Health care workers, first responders and hospitals nationwide have raised a number of concerns about the smallpox vaccination plan, the Washington Post reports (Sanchez, Washington Post, 12/15). Health care workers will likely not begin to receive the vaccine until after Jan. 24, when a provision in the Homeland Security bill passed last month that protects vaccine manufacturers and those who administer the vaccine from liability takes effect (California Healthline, 12/12). Although some health care workers said that they will receive the vaccine "for the good of the country and their own well-being," others raised concerns about side effects and whether the federal government will compensate their families for injuries caused by the vaccine (Washington Post, 12/15). Hospitals will determine if vaccinated employees receive leave or reassignment to prevent exposure to patients at high risk for side effects of the vaccine (O'Brien, Baltimore Sun, 12/14). "Because of our duties to respond, we need to be prepared, and the best available evidence is that the vaccine is how we get prepared," Thomas Terndrup, head of emergency medicine at the University of Alabama at Birmingham, said. "That is how we are convincing ourselves to sort of accept the vaccine," he added (Brown, Washington Post, 12/14).
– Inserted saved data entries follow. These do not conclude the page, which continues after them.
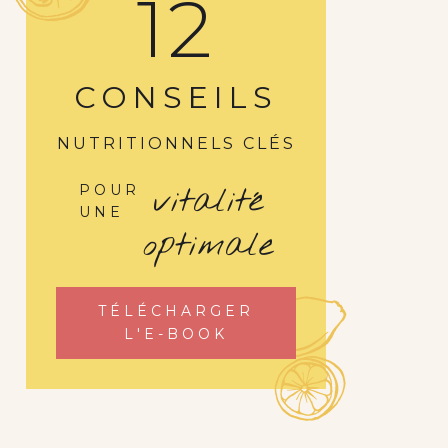
12
CONSEILS
NUTRITIONNELS CLÉS
vitalité
POUR
UNE
optimale
TÉLÉCHARGER
L'E-BOOK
Meanwhile, legal experts said that "it will be difficult" for individuals to win compensation from the federal government for injuries caused by the smallpox vaccine, the New York Times reports. Individuals would have to prove that the government was negligent in the provision of the vaccine to win compensation, they said. Professor Edward Richards, director of the law, medicine, and public health program at Louisiana State University, said, "It would be very hard to recover from the government for the risks the government knew it was exposing people to. The government is not liable if it makes a policy choice to expose citizens to a risk. It might be a bad policy choice, but it's not negligence" (Pear, New York Times, 12/14). Thompson said that most health insurance plans would cover the cost of medical care required as a result of the smallpox vaccine, but he did not provide details on who would cover the cost of care for individuals without health insurance. In addition, many states have raised concerns that workers' compensation would not cover the cost of care for health care workers who became ill as a result of the smallpox vaccine. However, Michael Osterholm, a former Minnesota state epidemiologist who advises Thompson, said that no state has "refused to cover this program under the workmen's compensation program" (Altman, New York Times, 12/16). Opponents of the smallpox vaccination plan, such as the Service Employees International Union, have said that that the plan does not provide adequate protection for health care workers. Martha Baker, an intensive-care nurse in Miami, said, "We need to know if we do step up and take the vaccination that we have protection" (Wall Street Journal, 12/16).